→ **Exercise brief**
For each line below, check for the word "labels", then state how many lines contain it, with no other output.

Stored items

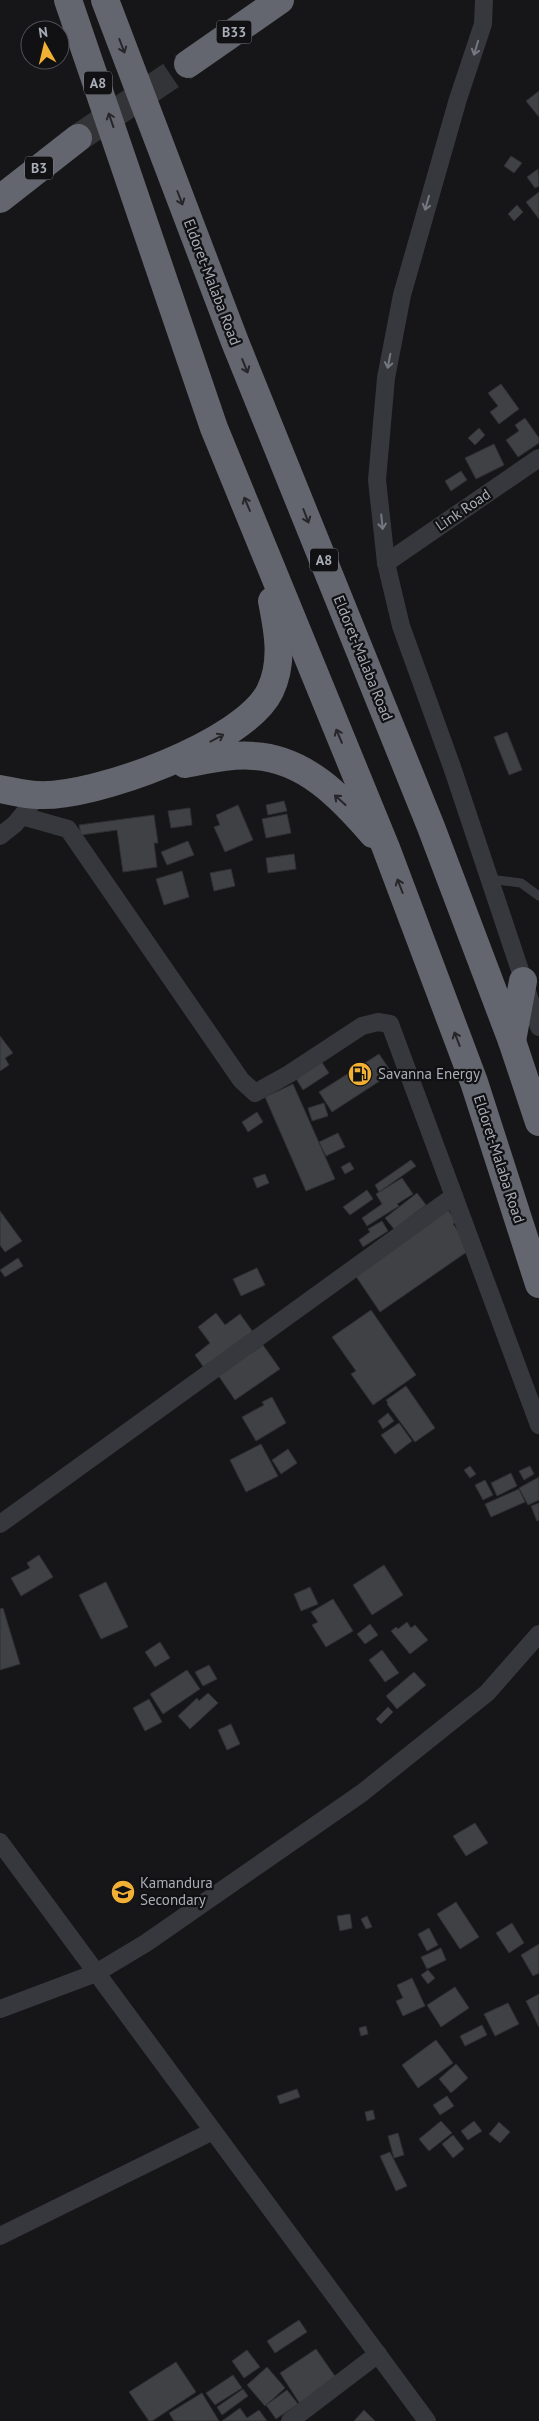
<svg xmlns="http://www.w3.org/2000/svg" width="539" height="2421" viewBox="0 0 539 2421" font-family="'PT Sans',sans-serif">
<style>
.building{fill:#404145;stroke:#303034}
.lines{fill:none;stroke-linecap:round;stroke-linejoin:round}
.highway-tunnel{stroke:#333438;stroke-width:28;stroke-dasharray:28 14;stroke-linecap:butt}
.lane{stroke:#37383d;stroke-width:9}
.street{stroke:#37383d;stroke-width:18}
.highway{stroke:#63666e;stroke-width:28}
.oneway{stroke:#26262a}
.oneway2{stroke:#757881}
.labels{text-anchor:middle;stroke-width:4.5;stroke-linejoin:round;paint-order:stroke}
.shield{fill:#111113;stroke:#7b7e86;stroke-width:1}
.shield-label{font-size:14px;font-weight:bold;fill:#a8adb8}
.street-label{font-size:15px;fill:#a8adb8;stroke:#111113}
.poi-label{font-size:15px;fill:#a8adb8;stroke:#111113;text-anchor:start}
</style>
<rect width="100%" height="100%" fill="#161618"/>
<g class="building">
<polygon points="539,91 539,117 526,101"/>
<polygon points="511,156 522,163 514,173 504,166"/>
<polygon points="538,169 539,186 535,188 527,177"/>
<polygon points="539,192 539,219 526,202"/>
<polygon points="517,205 523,212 514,221 508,214"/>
<polygon points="501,384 519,409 499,424 490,412 498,406 488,393"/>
<polygon points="525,418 539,438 539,443 518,457 506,440 519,431 515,425"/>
<polygon points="479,428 485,435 475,445 468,438"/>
<polygon points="494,444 504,465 476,479 465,458"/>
<polygon points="461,471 467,480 451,491 445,481"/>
<polygon points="507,732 522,770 509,775 494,737"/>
<polygon points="284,801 287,811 268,815 266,805"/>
<polygon points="238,805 253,840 225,852 214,827 220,825 216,815"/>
<polygon points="190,808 192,825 171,828 168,811"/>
<polygon points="287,814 291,833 266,838 262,819"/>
<polygon points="154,815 158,843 154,843 157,867 123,872 117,830 81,835 79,825"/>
<polygon points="188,841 194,855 167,865 161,852"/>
<polygon points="294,854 296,869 268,873 266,858"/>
<polygon points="231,869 235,886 214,891 210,873"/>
<polygon points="182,871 189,897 164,905 156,879"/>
<polygon points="0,1036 13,1053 5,1058 9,1065 0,1071"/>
<polygon points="379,1054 392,1073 332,1112 319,1092"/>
<polygon points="321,1061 329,1073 303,1090 295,1077"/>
<polygon points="293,1084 335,1179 306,1191 265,1097"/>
<polygon points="324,1103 328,1116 312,1121 308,1108"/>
<polygon points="257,1112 263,1122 248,1132 242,1122"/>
<polygon points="338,1133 345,1147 326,1156 319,1142"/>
<polygon points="411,1160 416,1166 379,1192 375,1185"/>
<polygon points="350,1162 354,1169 345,1174 341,1167"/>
<polygon points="265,1174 269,1183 257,1188 253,1178"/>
<polygon points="402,1178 413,1194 397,1204 399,1206 367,1226 362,1218 382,1204 376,1194"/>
<polygon points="367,1190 373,1199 350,1215 343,1207"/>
<polygon points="417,1193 426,1205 394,1229 385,1218"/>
<polygon points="447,1208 456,1222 453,1224 471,1249 380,1312 353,1272"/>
<polygon points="0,1211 22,1241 5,1252 0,1245"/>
<polygon points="382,1221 388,1231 363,1247 359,1240 370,1232 368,1229"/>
<polygon points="18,1258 23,1266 5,1277 0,1270"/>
<polygon points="257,1268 265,1285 241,1296 233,1279"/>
<polygon points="371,1310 416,1375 373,1405 351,1374 356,1371 332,1337"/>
<polygon points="216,1313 225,1325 240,1314 253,1332 205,1369 195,1355 210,1343 198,1327"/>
<polygon points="263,1345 280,1369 235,1400 218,1375"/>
<polygon points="406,1386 435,1428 415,1442 387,1404 388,1403 386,1400"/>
<polygon points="272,1397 286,1423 256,1441 242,1417 264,1405 262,1402"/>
<polygon points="388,1413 394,1421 383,1429 378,1421"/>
<polygon points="399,1423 412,1441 395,1454 381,1435"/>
<polygon points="261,1444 278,1476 246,1492 230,1460"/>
<polygon points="288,1449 297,1463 281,1474 272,1460"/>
<polygon points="470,1466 476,1474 470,1478 464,1470"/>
<polygon points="530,1466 534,1474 524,1480 519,1471"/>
<polygon points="511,1473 517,1486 497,1496 491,1483"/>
<polygon points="539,1477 539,1500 528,1505 519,1488"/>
<polygon points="485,1480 493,1495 483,1500 475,1485"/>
<polygon points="519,1489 525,1502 491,1517 485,1504"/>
<polygon points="539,1503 539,1520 537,1521 531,1506"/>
<polygon points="39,1555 53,1577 21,1596 11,1578 30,1568 27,1563"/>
<polygon points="384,1565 403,1595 372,1615 353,1585"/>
<polygon points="106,1582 128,1627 101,1639 79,1595"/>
<polygon points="310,1587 318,1604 301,1611 294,1594"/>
<polygon points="333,1599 353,1631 326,1647 312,1625 318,1622 311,1612"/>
<polygon points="3,1608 20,1664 0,1670 0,1609"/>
<polygon points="407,1622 411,1628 415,1625 428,1640 410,1654 391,1631 396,1627 398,1629"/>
<polygon points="370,1624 378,1635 365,1644 357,1634"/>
<polygon points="160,1642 170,1658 155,1667 145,1652"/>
<polygon points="382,1650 399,1673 385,1682 369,1660"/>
<polygon points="209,1665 217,1679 203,1686 195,1672"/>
<polygon points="187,1670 200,1689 163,1714 150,1694"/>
<polygon points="414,1672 426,1685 397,1709 386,1696"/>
<polygon points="208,1693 218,1703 190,1729 178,1716 197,1698 199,1701"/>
<polygon points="149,1699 162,1722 145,1731 133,1708"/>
<polygon points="388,1707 393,1712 381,1724 376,1719"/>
<polygon points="231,1724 240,1744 227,1750 218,1730"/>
<polygon points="475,1823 488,1843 466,1856 453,1836"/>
<polygon points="456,1902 479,1937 460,1949 437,1914"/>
<polygon points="350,1914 352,1928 340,1931 337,1916"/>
<polygon points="367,1916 372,1927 366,1929 361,1919"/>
<polygon points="512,1923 524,1943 509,1953 496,1933"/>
<polygon points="429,1928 438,1945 427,1951 418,1934"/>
<polygon points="539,1944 539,1973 533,1976 521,1955"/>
<polygon points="441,1948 446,1960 427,1969 421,1957"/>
<polygon points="428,1970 435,1978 428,1984 421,1975"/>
<polygon points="412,1978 425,2006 403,2016 396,2001 403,1998 397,1985"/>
<polygon points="455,1987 469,2008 441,2027 427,2005"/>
<polygon points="539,1994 539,2027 526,2001"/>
<polygon points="508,2003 519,2024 495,2036 484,2014"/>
<polygon points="482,2025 487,2035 465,2046 460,2036"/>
<polygon points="366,2026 368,2034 361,2036 359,2028"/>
<polygon points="436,2040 453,2063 418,2088 402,2065"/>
<polygon points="456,2064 468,2078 451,2093 439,2079"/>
<polygon points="297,2089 300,2097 280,2104 277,2096"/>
<polygon points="447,2096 454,2106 440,2115 433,2105"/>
<polygon points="373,2110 375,2119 367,2121 365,2112"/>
<polygon points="441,2121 452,2133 429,2151 419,2139"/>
<polygon points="474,2121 482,2131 468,2140 461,2131"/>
<polygon points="499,2122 510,2132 500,2143 489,2134"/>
<polygon points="398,2133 404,2155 394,2158 388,2136"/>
<polygon points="453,2135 464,2149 453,2158 442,2144"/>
<polygon points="390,2152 407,2186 396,2191 380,2156"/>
<polygon points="299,2320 307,2332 275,2353 267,2341"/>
<polygon points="316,2349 339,2382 302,2407 280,2373"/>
<polygon points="247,2350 260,2367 244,2378 232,2361"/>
<polygon points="176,2362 196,2392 152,2421 149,2421 129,2392"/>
<polygon points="267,2367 285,2388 265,2406 247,2385"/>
<polygon points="233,2375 242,2388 215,2405 206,2393"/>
<polygon points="243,2389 248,2396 222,2415 217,2407"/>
<polygon points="287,2390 298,2404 276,2419 266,2405"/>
<polygon points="202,2393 219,2421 174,2421 169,2413"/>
<polygon points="240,2408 247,2418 259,2410 267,2421 222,2421"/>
<polygon points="364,2410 375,2421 354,2421"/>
</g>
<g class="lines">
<polyline class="highway-tunnel" points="78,138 188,64"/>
<polyline class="lane" points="489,879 521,883 539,896"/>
<g class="street">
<polyline points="484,0 483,24 458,99 402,295 386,378 377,480 386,563 401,626 452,767 539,1027"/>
<polyline points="386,563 539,458"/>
<polyline points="22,816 68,829 241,1080 255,1093 289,1074 362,1026 378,1022 390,1024 539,1425"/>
<polyline points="0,836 15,824 30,806"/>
<polyline points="0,1524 454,1196"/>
<polyline points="0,1842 427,2421"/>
<polyline points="0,2009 96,1973 146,1943 362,1793 487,1693 539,1634"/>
<polyline points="0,2236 213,2131"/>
<polyline points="290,2421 378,2354"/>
</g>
<g class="highway">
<polyline points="68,0 214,428 386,848 474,1082 539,1284"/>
<polyline points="105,0 235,342 431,827 512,1041 539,1122"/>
<polyline points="188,64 280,0"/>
<polyline points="0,199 78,138"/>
<path d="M 185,764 C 207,760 231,754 254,756 C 305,759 341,797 373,834"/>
<path d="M 0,789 C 12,791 25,795 38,795 C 94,798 245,743 270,691 C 284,662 278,631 272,601"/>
<polyline points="512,1041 523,981"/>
</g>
</g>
<defs><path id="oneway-shaft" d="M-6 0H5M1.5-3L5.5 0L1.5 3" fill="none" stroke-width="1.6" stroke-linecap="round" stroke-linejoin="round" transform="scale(1.25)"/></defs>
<g class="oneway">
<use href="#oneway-shaft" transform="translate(122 46) rotate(69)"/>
<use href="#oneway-shaft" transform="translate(111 120) rotate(-109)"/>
<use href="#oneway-shaft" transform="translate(180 198) rotate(69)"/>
<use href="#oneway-shaft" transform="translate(245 366) rotate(68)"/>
<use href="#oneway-shaft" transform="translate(247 504) rotate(-113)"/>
<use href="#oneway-shaft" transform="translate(306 516) rotate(69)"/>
<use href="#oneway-shaft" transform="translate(339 736) rotate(-113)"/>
<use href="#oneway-shaft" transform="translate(217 738) rotate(-28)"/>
<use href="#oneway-shaft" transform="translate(340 800) rotate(-138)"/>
<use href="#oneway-shaft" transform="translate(400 886) rotate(-111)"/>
<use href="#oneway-shaft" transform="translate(457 1039) rotate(-111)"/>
</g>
<g class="oneway2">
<use href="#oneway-shaft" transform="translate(476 48) rotate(107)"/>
<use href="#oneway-shaft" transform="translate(427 203) rotate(106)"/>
<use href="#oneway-shaft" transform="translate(389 361) rotate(101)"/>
<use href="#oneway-shaft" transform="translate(382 522) rotate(84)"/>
</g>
<defs>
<g id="fuel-disc" transform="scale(1.25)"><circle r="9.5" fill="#f2b134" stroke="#111113"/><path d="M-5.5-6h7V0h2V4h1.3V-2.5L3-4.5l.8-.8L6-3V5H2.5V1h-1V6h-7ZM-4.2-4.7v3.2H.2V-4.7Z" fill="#111"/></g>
<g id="school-disc" transform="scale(1.25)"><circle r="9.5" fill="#f2b134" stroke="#111113"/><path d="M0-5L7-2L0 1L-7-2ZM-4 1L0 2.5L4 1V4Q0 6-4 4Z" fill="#111"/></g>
</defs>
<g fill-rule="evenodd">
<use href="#fuel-disc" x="360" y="1074"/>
<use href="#school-disc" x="123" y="1892"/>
</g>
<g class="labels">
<g class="shield">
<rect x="216.5" y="20.5" width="35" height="23" rx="4"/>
<rect x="84" y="71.5" width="28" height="23" rx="4"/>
<rect x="25" y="156.5" width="28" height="23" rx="4"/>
<rect x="310" y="548.5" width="28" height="23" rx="4"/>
</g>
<g class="shield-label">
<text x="234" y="37">B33</text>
<text x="98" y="88">A8</text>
<text x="39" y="173">B3</text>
<text x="324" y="565">A8</text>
</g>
<g class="street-label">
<text transform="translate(212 282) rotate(69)" y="5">Eldoret-Malaba Road</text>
<text transform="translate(463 510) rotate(-34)" y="5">Link Road</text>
<text transform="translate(363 658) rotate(68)" y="5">Eldoret-Malaba Road</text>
<text transform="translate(499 1159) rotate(72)" y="5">Eldoret-Malaba Road</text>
</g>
<g class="poi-label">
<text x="378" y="1079">Savanna Energy</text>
<text x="140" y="1888">Kamandura<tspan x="140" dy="17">Secondary</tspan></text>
</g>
</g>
<g transform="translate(45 45) rotate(352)"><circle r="24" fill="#111113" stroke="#4d4f55"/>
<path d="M0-4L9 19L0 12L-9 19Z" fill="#f2b134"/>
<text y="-8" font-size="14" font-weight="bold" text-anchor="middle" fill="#a8adb8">N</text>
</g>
</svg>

→ **Solution for this exercise**
2